Now that I have my own internet domain (blacketer.org) I should update my three (maybe four) readers on what is going on in my professional life.

I parted ways with my congregation at the end of November 2016. It was a rocky pastorate of four years, one in which we simply were not compatible. We had divergent expectations, conflicting visions, incompatible principles, irreconcilable leadership styles. A very different pastor may have done just fine there, but I could not lead that congregation, or even pursue my ministerial vocation there with any kind of peace. The result is that I do not expect to return to pastoral ministry. The experience inflicted profound and permanent damage on me personally and professionally, and not only on me, but on my family as well.

One of the issues that came up was a culture in which the gospel was identified with right-wing politics and the Republican party, and in which the pinnacle of Christian action in society was anti-abortion activism. Anti-abortion zealotry was an idol for some, even literally so, given the cast statue and the model fetuses that greeted worshippers immediately upon entering the church building. Getting the fetus shrine moved into a less conspicuous location was a battle. Preventing every infant baptism from becoming a public service announcement for Right to Life was a battle. That is a battle that has wearied me, and one that I no longer wish to fight. For me, single-issue anti-abortion activism has discredited itself; it is only pro-birth, not comprehensively pro-life.

More specifically, 2016 saw the rise not only of the candidacy of Donald Trump, but also of the extreme nationalism, the populism, the economic isolationism, and the subtle racism and bigotry of Trumpism. This I could not abide, and some members could not abide my failure to either fall in line or be silent. Some members attacked me; others who had been personal friends stopped speaking to me. Most disturbing to me was the obvious hypocrisy of supporting whomever the GOP nominated, no matter how vile, how mendacious, how destructive to the reputation of Christ’s church in the long run. I was sent a racist picture of President Obama, the sender assuming that I would find it humorous. Some members posted violent, hateful, and racist memes on Facebook, directed against President Obama and candidate Hillary Rodham Clinton. Disagree with them all you wish; direct vile hatred and slander against them? I think not.
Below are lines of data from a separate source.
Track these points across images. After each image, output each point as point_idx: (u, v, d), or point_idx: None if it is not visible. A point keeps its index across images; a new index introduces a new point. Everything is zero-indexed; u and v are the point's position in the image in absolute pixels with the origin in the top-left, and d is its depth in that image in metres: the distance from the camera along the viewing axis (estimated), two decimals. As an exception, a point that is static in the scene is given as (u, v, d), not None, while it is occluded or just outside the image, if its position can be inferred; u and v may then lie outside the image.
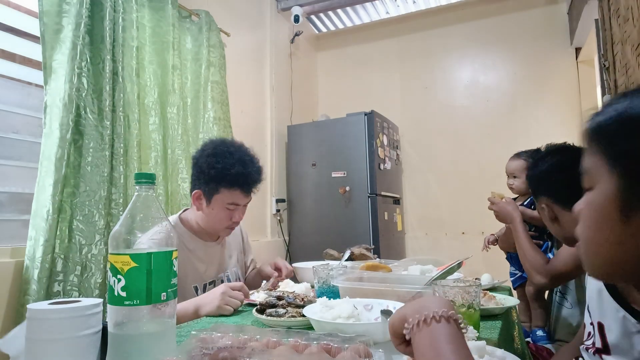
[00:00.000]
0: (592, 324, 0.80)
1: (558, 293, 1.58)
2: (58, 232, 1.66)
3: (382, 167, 3.22)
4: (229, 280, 1.58)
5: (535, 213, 1.75)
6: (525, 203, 1.87)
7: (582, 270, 0.99)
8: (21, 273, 1.59)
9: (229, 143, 1.51)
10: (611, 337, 0.72)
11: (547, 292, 1.80)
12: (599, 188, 0.52)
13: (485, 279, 1.54)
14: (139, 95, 2.06)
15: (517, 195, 2.01)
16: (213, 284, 1.53)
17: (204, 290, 1.49)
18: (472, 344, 0.71)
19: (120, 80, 1.95)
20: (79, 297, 1.68)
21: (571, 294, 1.52)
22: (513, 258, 2.19)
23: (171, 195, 2.22)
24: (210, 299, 1.21)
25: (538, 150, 1.73)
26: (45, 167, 1.66)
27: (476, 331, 0.84)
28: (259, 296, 1.30)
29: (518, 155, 2.01)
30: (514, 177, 1.97)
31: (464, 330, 0.53)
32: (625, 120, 0.50)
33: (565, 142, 1.38)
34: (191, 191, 1.50)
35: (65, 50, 1.73)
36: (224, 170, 1.42)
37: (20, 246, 1.65)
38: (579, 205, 0.55)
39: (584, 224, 0.54)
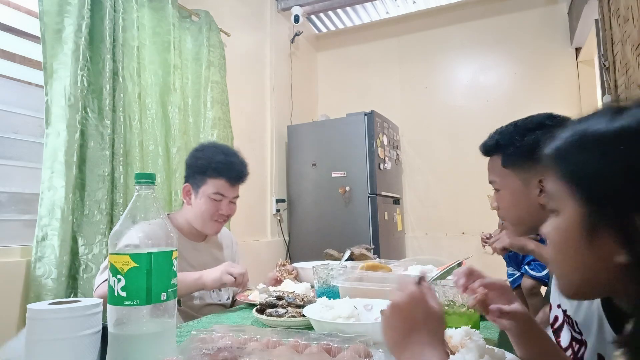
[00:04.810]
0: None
1: None
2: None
3: (382, 167, 3.22)
4: None
5: None
6: None
7: None
8: (29, 272, 1.60)
9: (216, 143, 1.61)
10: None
11: (544, 288, 1.80)
12: (564, 213, 0.52)
13: None
14: (140, 95, 2.06)
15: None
16: None
17: None
18: (472, 344, 0.71)
19: (121, 80, 1.95)
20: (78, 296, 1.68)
21: None
22: (511, 258, 2.19)
23: (173, 195, 2.22)
24: (212, 270, 1.29)
25: None
26: (51, 168, 1.66)
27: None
28: (259, 296, 1.30)
29: None
30: None
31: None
32: (582, 144, 0.50)
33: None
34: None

This is just how church life is in our current environment. Nothing about this congregation is particularly unusual, especially in the quite pietistic, very Americanized, rather generically evangelical churches of this area in the southwest suburbs of Grand Rapids. There are old patterns that are almost impossible to change. My ability to tolerate it, to ignore it, to not let it bother me—that is what changed. It was eating away at my soul. Other pastors can and do handle it better than I could. I did not have the capacity to ignore the bullies, the constant complainers, those who attacked my staff (even in congregational meetings), those who sent nasty emails on a Sunday night. And the cardinal sin was for the pastor to rebuke such persons in any way. It seems to me that the pastoral role of rebuke, prescribed by Paul as an essential part of the ministry, is not allowed in many West Michigan churches. This is especially true when a congregation’s culture suggests that it is exceptional, that it does not have to follow the rules set by the denomination. In my case, the retired pastor was kept on staff, despite the warnings of the denomination not to do so, and so my ministry there was undermined from day one. Unfortunately, this is also common, and not particular to any one congregation. When the Christian Reformed Church tried to make it a rule rather than a guideline that retired pastors must leave their congregations, synod voted it down. It was a foolish decision, and one that wreaks destruction on the lives of pastors.

Another major issue for me was the treatment of women, and the view of women in church leadership, and the abject fear of even discussing the issue, even as we hired women for ministry positions, while withholding the dignity and title of “pastor.” I was rebuked for posting what was to be a several part series on the biblical and orthodox case for ordaining women as elders and pastors. I never got past the first post. I could, but will not, relate many other instances of a 1950s paternalistic attitude toward women. This is also something that I can no longer tolerate. I hope to make the time to finish this series in the future.

I very likely will never return to pastoral ministry.

I am still teaching two online courses as an adjunct professor, one at Fuller Theological Seminary, and the other at Western Theological Seminary. But I have never managed to break into teaching and academia. 2018 marks the twentieth year since I earned my PhD, and I have had exactly zero job offers, despite hundreds of applications, and a few interviews. The experience has been utterly demoralizing.

So now my main occupation is translating Calvin’s Latin for a publisher. I am grateful to have this job; perhaps I will make a career of this, if I can. I plan to continue publishing academic articles and reviews when I can manage it. But this experience has challenged my faith. I can believe in the Trinity, one God eternally existing in three personal subsistences. I can believe in the incarnation, that Jesus Christ is fully human and fully divine. But it is a huge leap of faith for me, lately, to believe that his gospel really changes people. That the Holy Spirit really indwells and animates and sanctifies the church. Or at least the church in North America. To me, it seems that the glory has departed.